Friday has also questioned whether Simon Amor’s side are well enough equipped physically to deal with bigger team like Fiji, New Zealand and USA.
GB head coach Amor named four 15-a-side specialists in his 12-man squad, including 16-cap Scotland centre Mark Bennett, Scarlets back rower James Davies, Harlequins full-back Ollie Lindsay-Hague and Newcastle flyer Marcus Watson.
Former England Sevens boss Friday told The Rugby Paper: “It’s a strong GB squad – very experienced and balanced – but it’s not a particularly big squad and you have to question whether they have the physicality to compete with the big guys.
“A lot of the other teams are not only powerful, strong and fast, they’re also full of big men with just a smattering of smaller, playmaker types.
“We’ll respect GB if we play them, but we certainly won’t fear them and I still feel they could have got more 15s men involved. Guys like Elliot Daly and George North could have been unbelievable but they didn’t get their act together in time.
“Team GB have missed a golden opportunity and it’s a fallacy to believe some of those Premiership guys couldn’t have made the adjustment. James Davies did it on a 7-10 week conditioning programme and any 15s player could have.”
Meanwhile, Friday turned heads across the Pond by naming NFL superstar Nate Ebner in his squad.
Friday denies Ebner’s inclusion is a publicity stunt aimed at boosting TV ratings and says the 27-year-old New England Patriots’ safety, who represented USA Rugby at U20s level earlier in his career, has earned his Olympics chance on merit.

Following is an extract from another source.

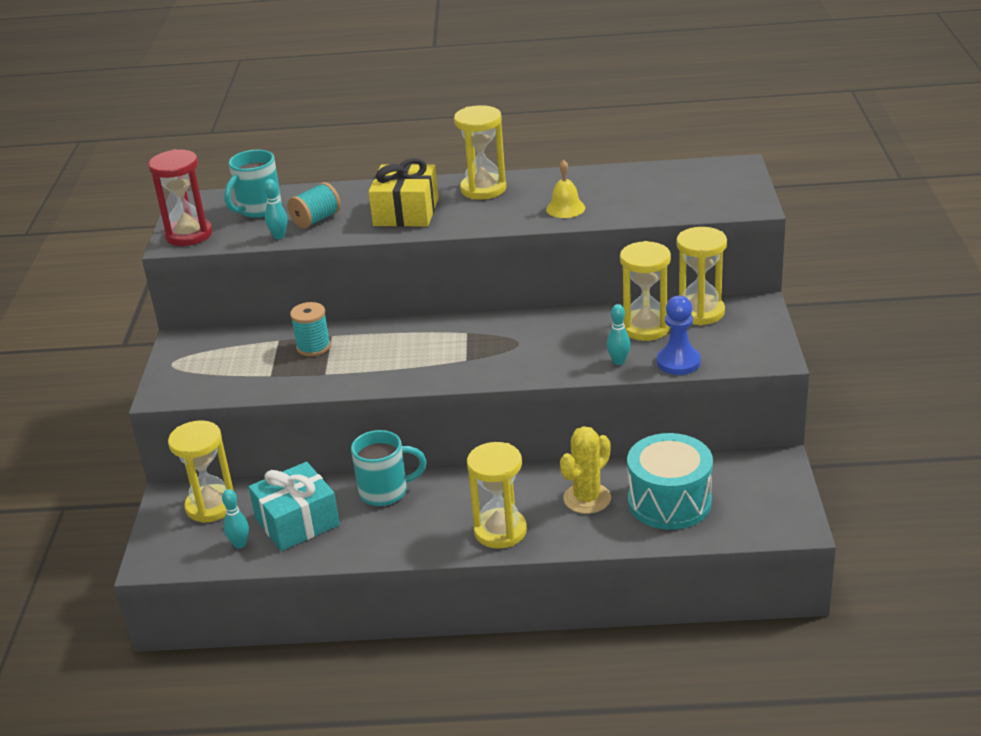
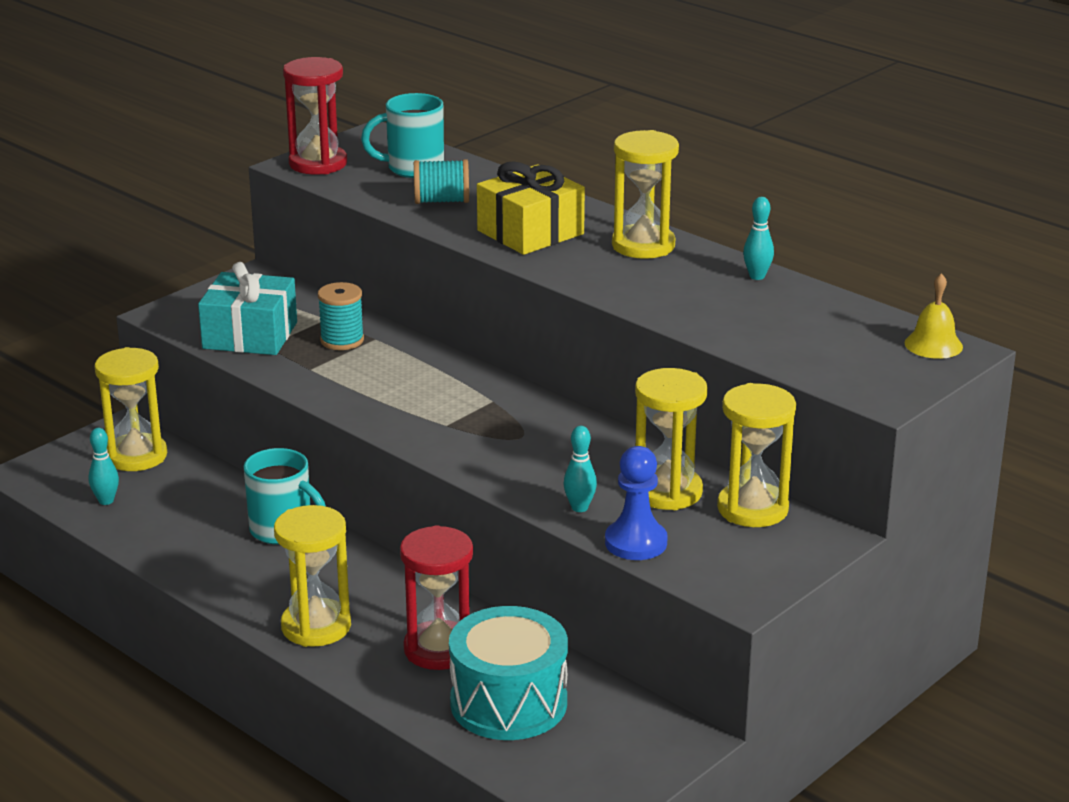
camera: 40 degrees right, 5 degrees down
(279, 236) = (384, 200): turquoise bowling pin -> turquoise bowling pin (757, 276)
(297, 522) = (175, 511): turquoise gift -> turquoise gift (250, 335)
(565, 208) = (684, 302): yellow bell -> yellow bell (933, 345)
(587, 498) = (439, 649): yellow cactus -> red hourglass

He explained: “Nate’s massively impressed me. He’s been with us for five or six months and he’s really integrated himself back into rugby. He’s started to think like a rugby player again. He’s been phenomenal conditioning-wise and in his physicality around the breakdown and defence.
“I didn’t want people to think his inclusion was a PR stunt. That’s not fair on the man, he’s earned his right on merit and, hopefully, you’ll see that in Brazil.”
USA failed to win a single leg of last season’s Sevens World Series but scored decent points in each of the ten events to finish sixth overall
Of his side’s medal chances, Friday declared: “We didn’t quite get there in the World Series but we were contenders throughout and everybody feared us.
“We’re under no illusions, Fiji are the favourites by a mile and with the quality of players they have they should be winning this tournament.
“But if we can deal with the pressure, the conditions and have the big game mentality to come out and perform, we have the pace, power and physicality to beat anybody.”